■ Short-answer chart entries

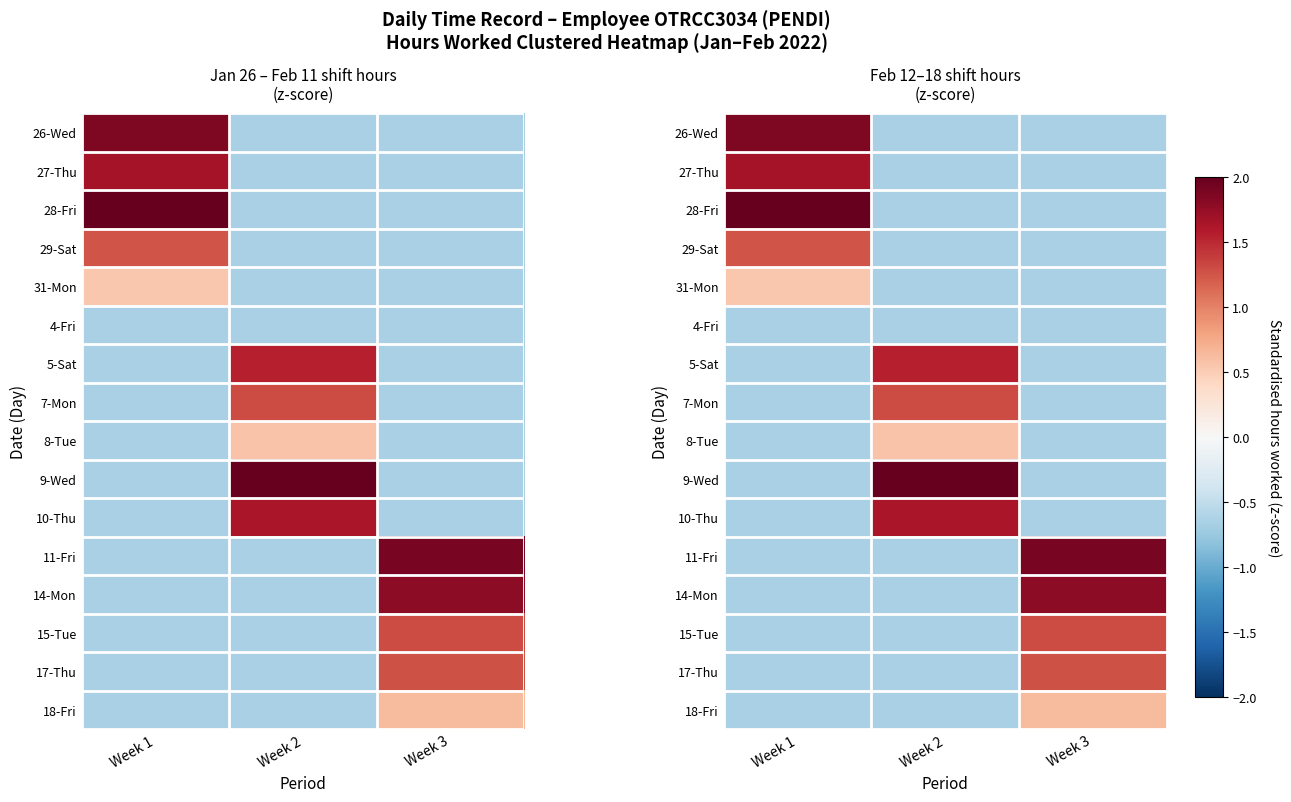

How many values in 5-Sat are above zero?

1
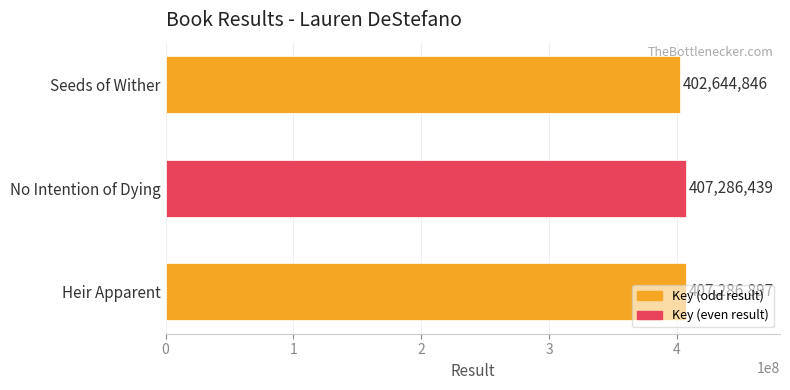

Are the bars horizontal?

Yes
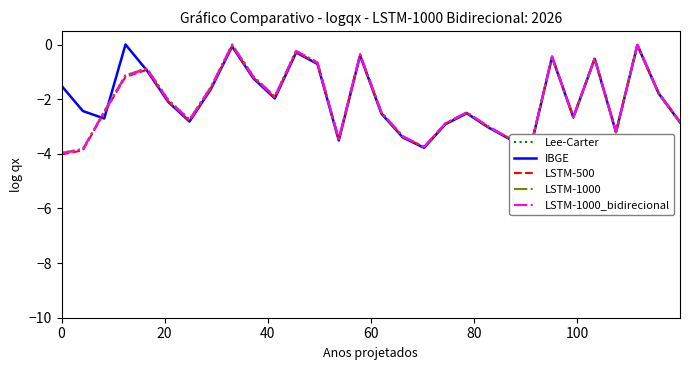

What is the minimum value for LSTM-500?

-4.0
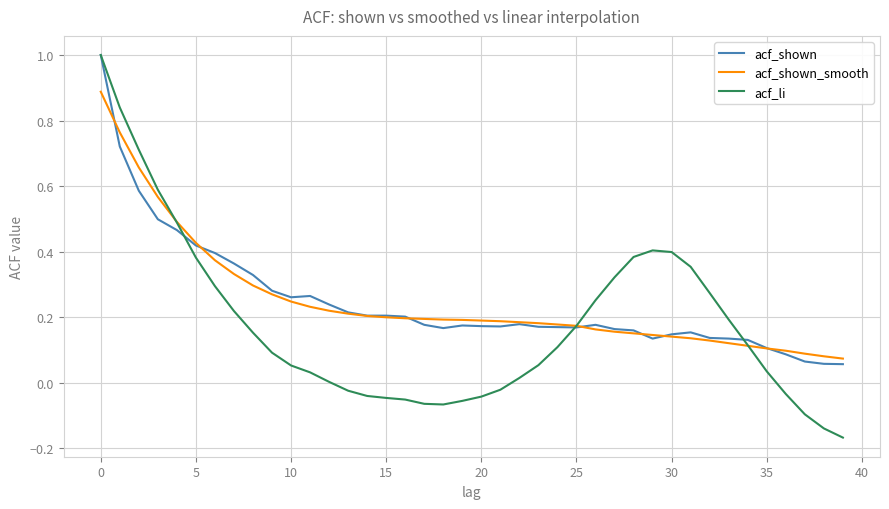

Which series has the largest range (max minus min)?

acf_li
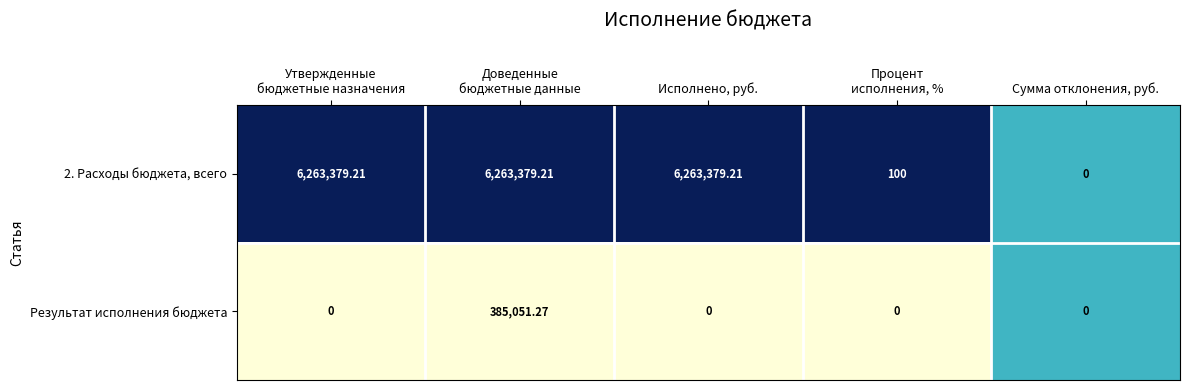

Which category has the lowest value in the 2. Расходы бюджета, всего series?

Сумма отклонения, руб.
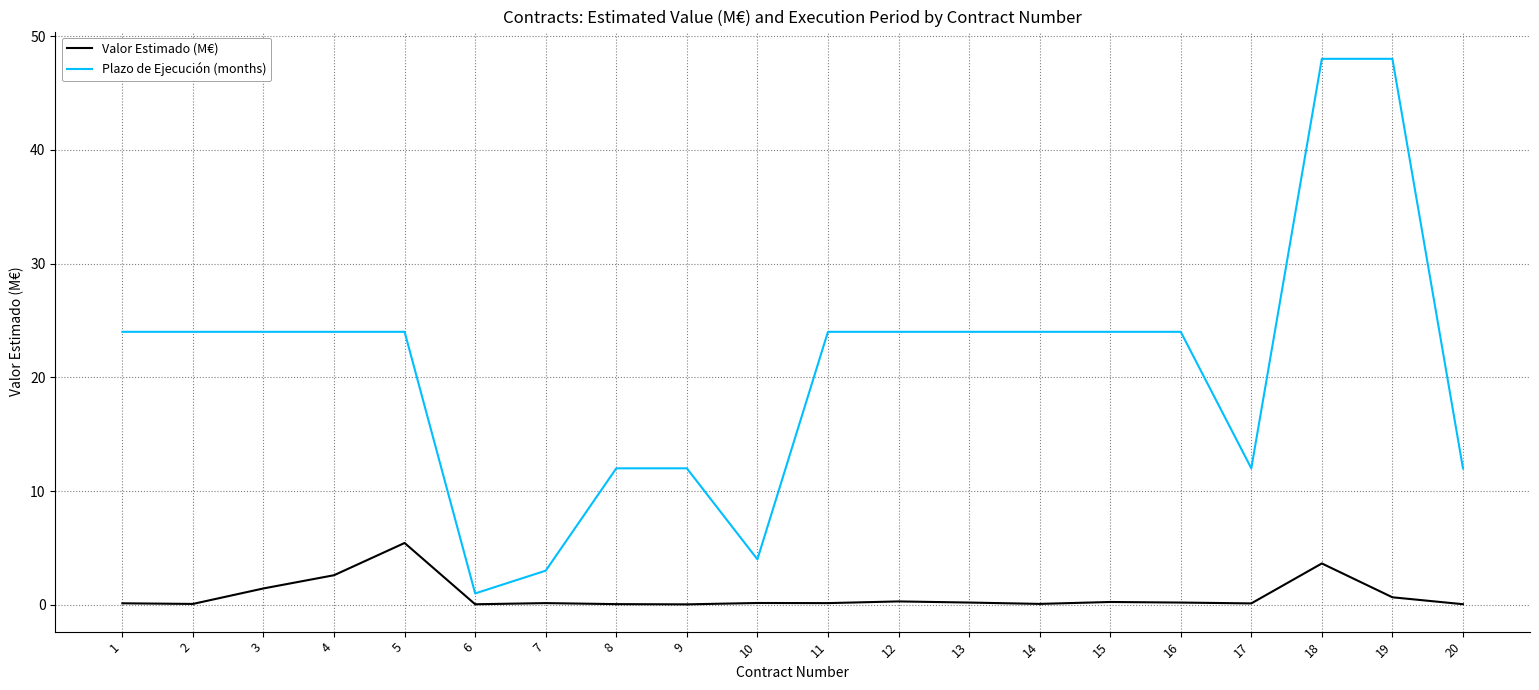

At 19, list the series in order from smallest to largest.

Valor Estimado (M€), Plazo de Ejecución (months)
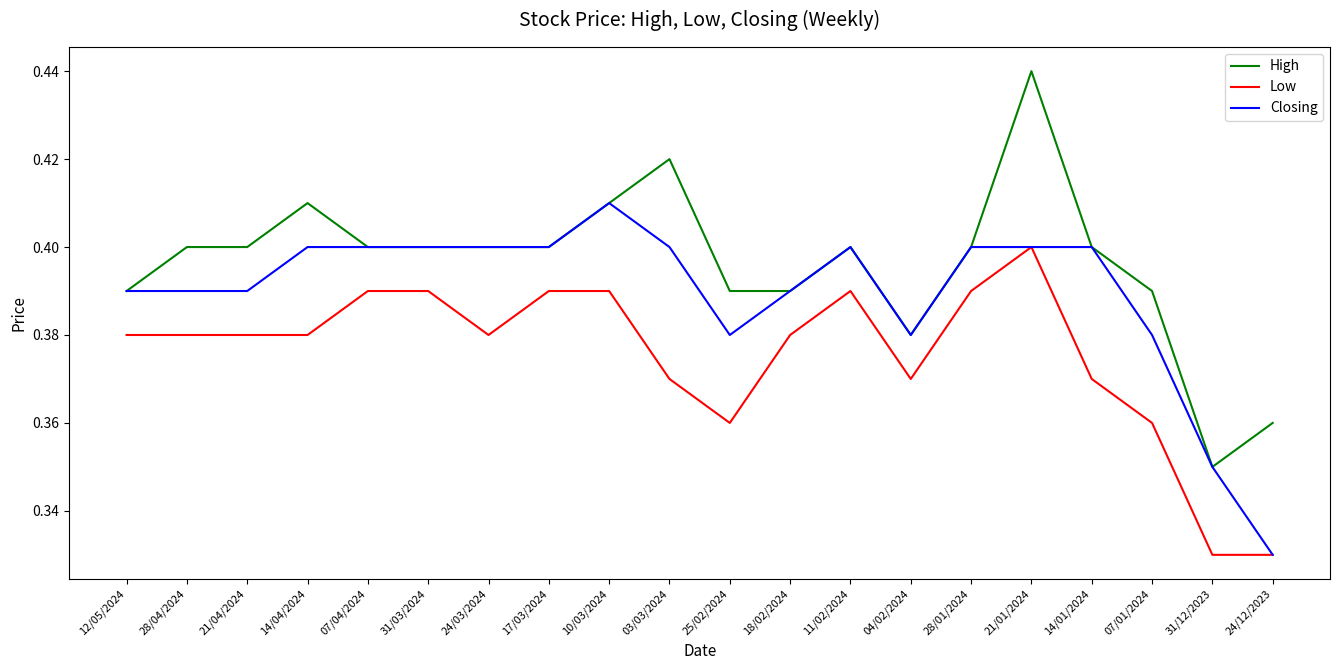

How many distinct data groups are displayed?

3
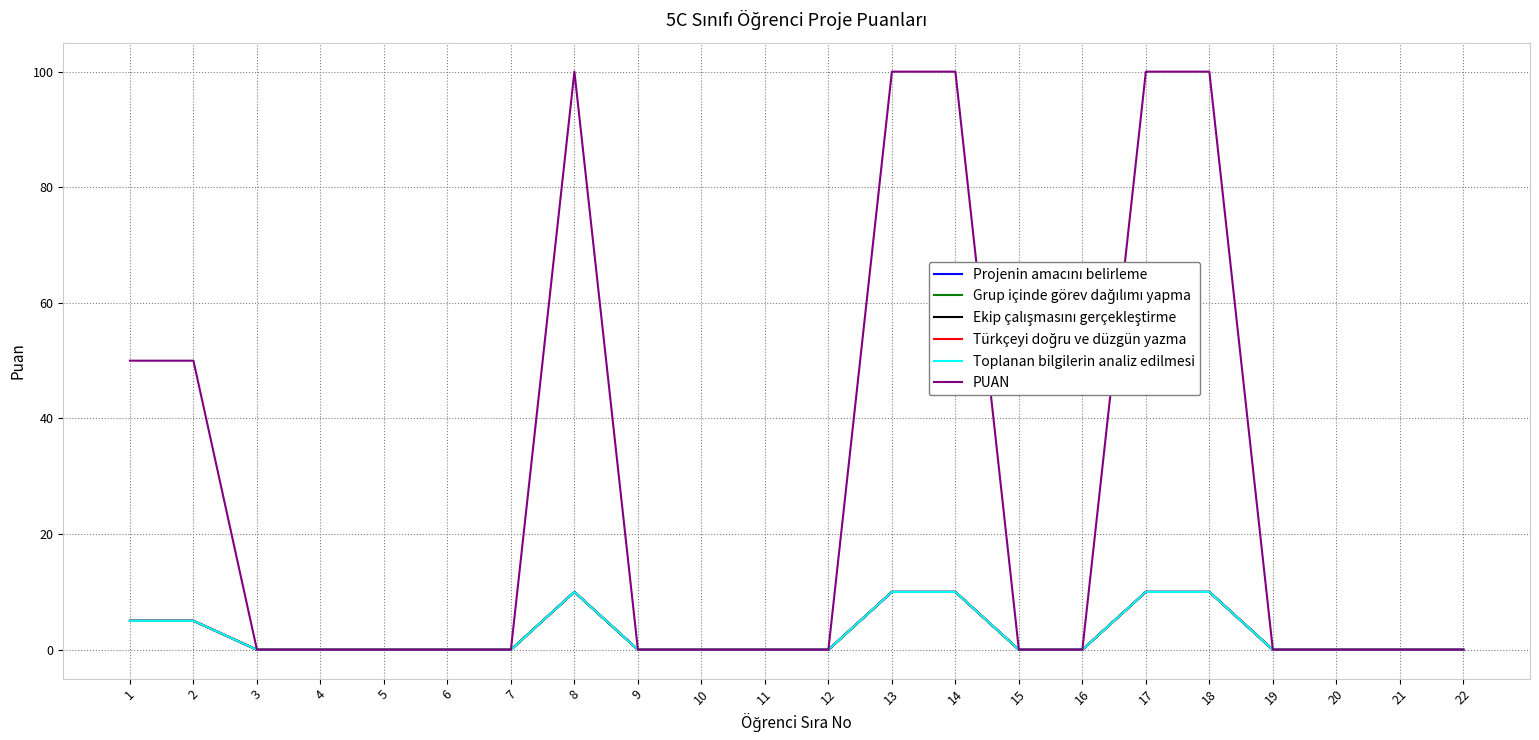

Does the chart have visible grid lines?

Yes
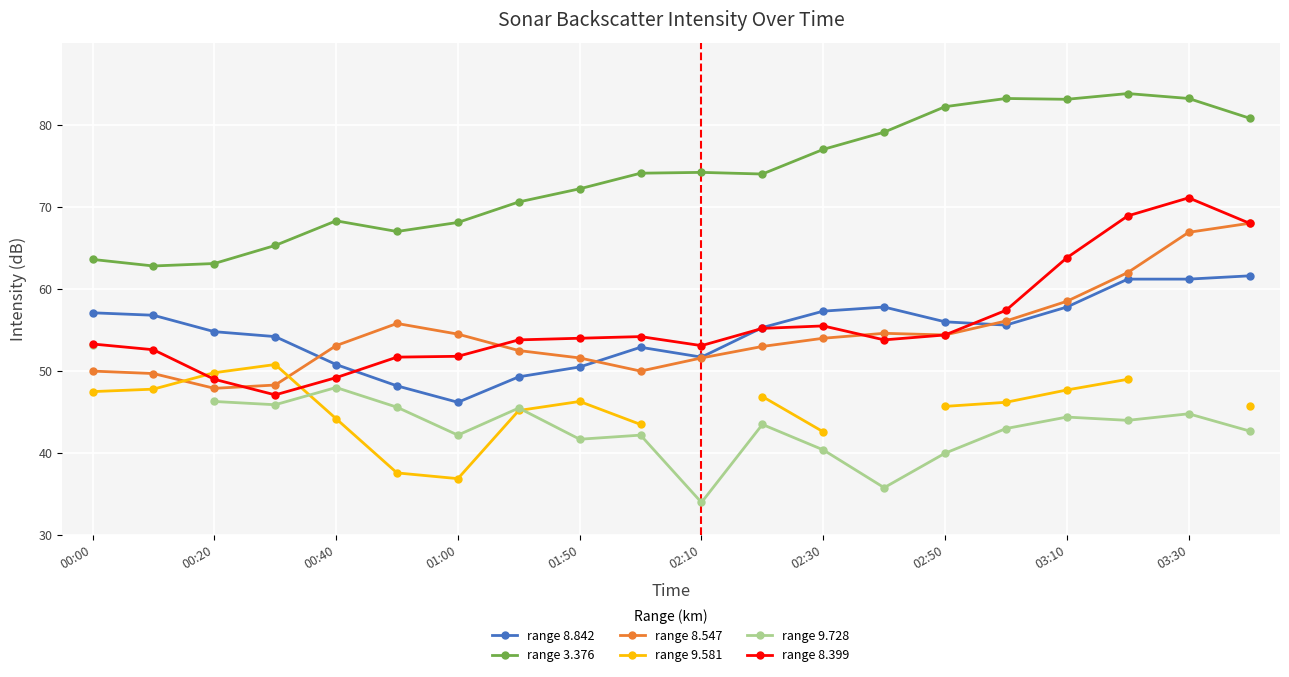

Rank the series at 17 from highest to lowest value.

range 3.376, range 8.399, range 8.547, range 8.842, range 9.581, range 9.728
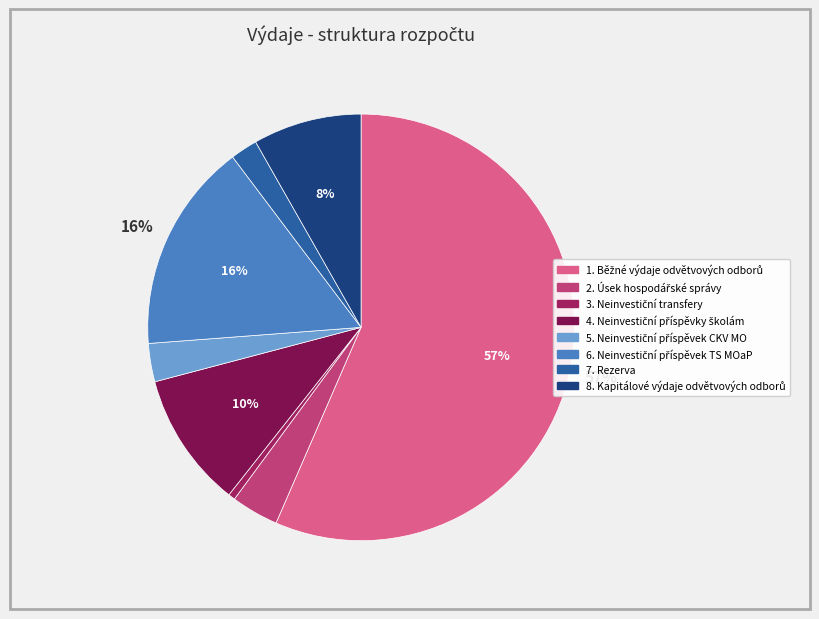

How many slices are in this pie chart?

8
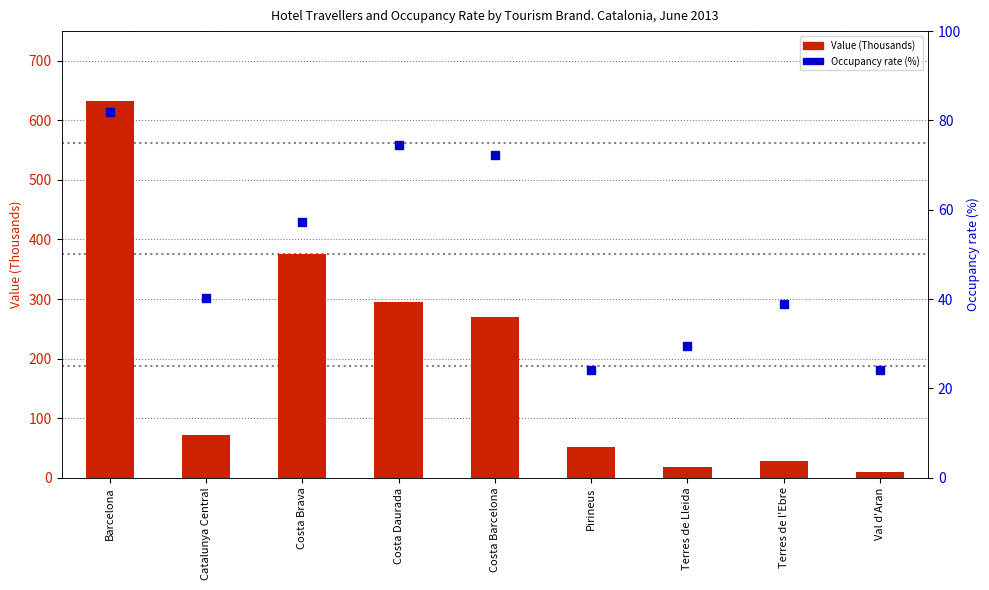

Is the value of Occupancy rate (%) at Costa Brava greater than the value of Value (Thousands) at Terres de l'Ebre?

Yes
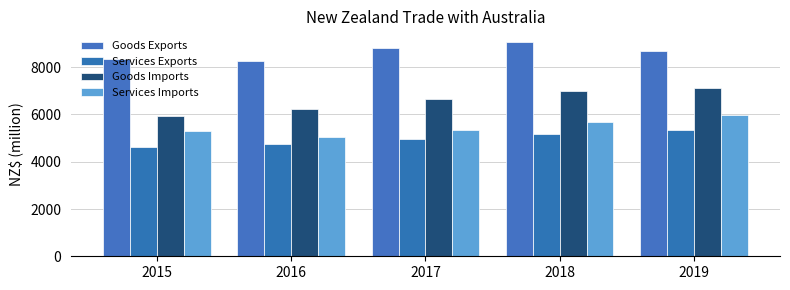

Reading left to right, what are all the values shown in this chart?

Goods Exports: 8340	8277	8808	9063	8703
Services Exports: 4619	4745	4980	5153	5338
Goods Imports: 5952	6221	6641	7006	7134
Services Imports: 5310	5058	5333	5691	5979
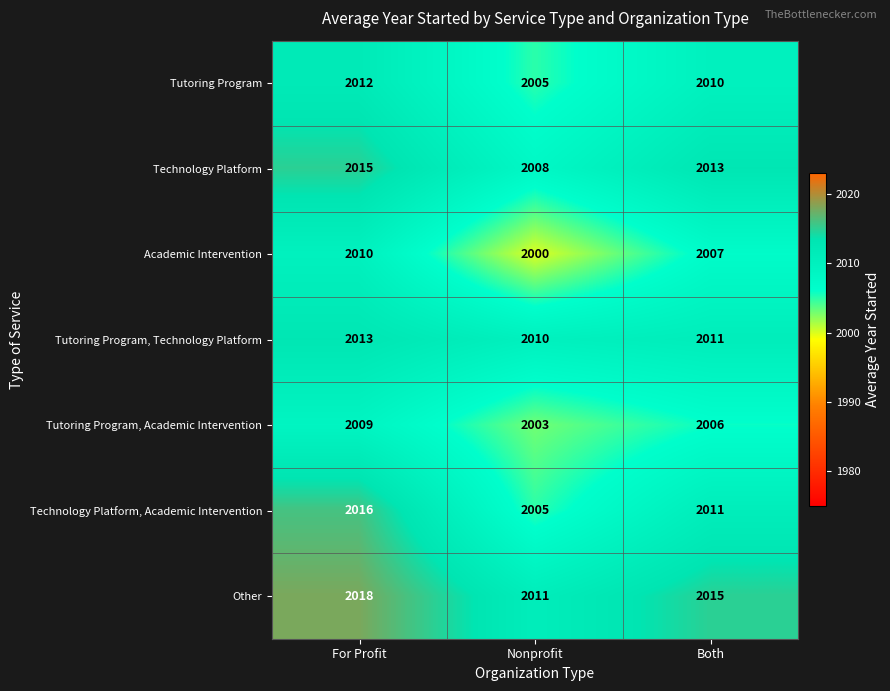

What is the smallest value displayed?

2000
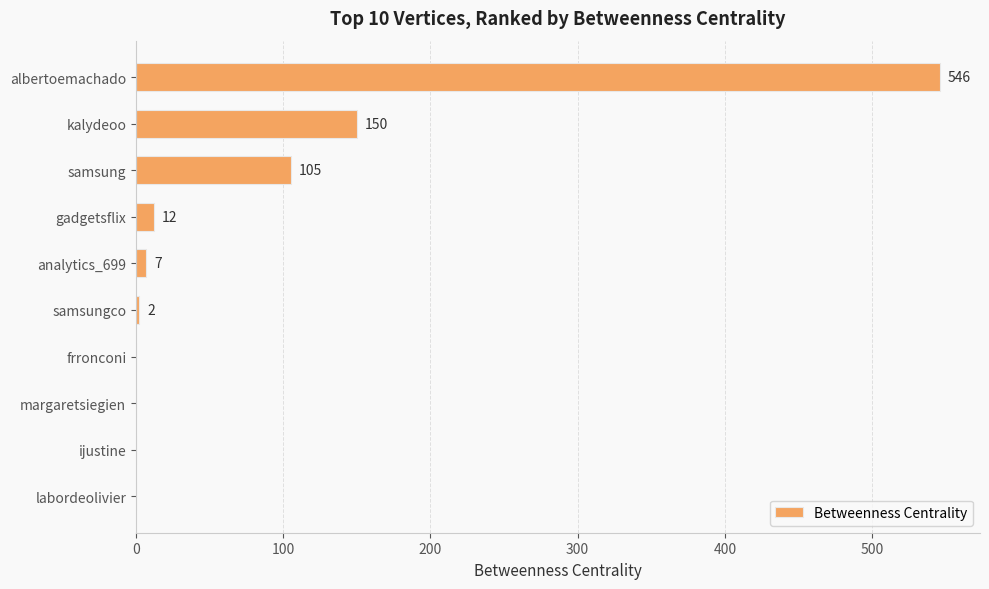

What is the sum of all values?

822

■ TASK OBJECTIVE
Can you give every line of the entries above as a Markdown table with the columns "No." and "Line", numbering the rows and leaving out blank lines and the pictures?

■ THE COMPLETED TASK
| No. | Line |
|---|---|
| 1 | How many values in 5-Sat are above zero? |
| 2 | 1 |
| 3 | Are the bars horizontal? |
| 4 | Yes |
| 5 | What is the minimum value for LSTM-500? |
| 6 | -4.0 |
| 7 | Which series has the largest range (max minus min)? |
| 8 | acf_li |
| 9 | Which category has the lowest value in the 2. Расходы бюджета, всего series? |
| 10 | Сумма отклонения, руб. |
| 11 | At 19, list the series in order from smallest to largest. |
| 12 | Valor Estimado (M€), Plazo de Ejecución (months) |
| 13 | How many distinct data groups are displayed? |
| 14 | 3 |
| 15 | Does the chart have visible grid lines? |
| 16 | Yes |
| 17 | Rank the series at 17 from highest to lowest value. |
| 18 | range 3.376, range 8.399, range 8.547, range 8.842, range 9.581, range 9.728 |
| 19 | How many slices are in this pie chart? |
| 20 | 8 |
| 21 | Is the value of Occupancy rate (%) at Costa Brava greater than the value of Value (Thousands) at Terres de l'Ebre? |
| 22 | Yes |
| 23 | Reading left to right, what are all the values shown in this chart? |
| 24 | Goods Exports: 8340	8277	8808	9063	8703 |
| 25 | Services Exports: 4619	4745	4980	5153	5338 |
| 26 | Goods Imports: 5952	6221	6641	7006	7134 |
| 27 | Services Imports: 5310	5058	5333	5691	5979 |
| 28 | What is the smallest value displayed? |
| 29 | 2000 |
| 30 | What is the sum of all values? |
| 31 | 822 |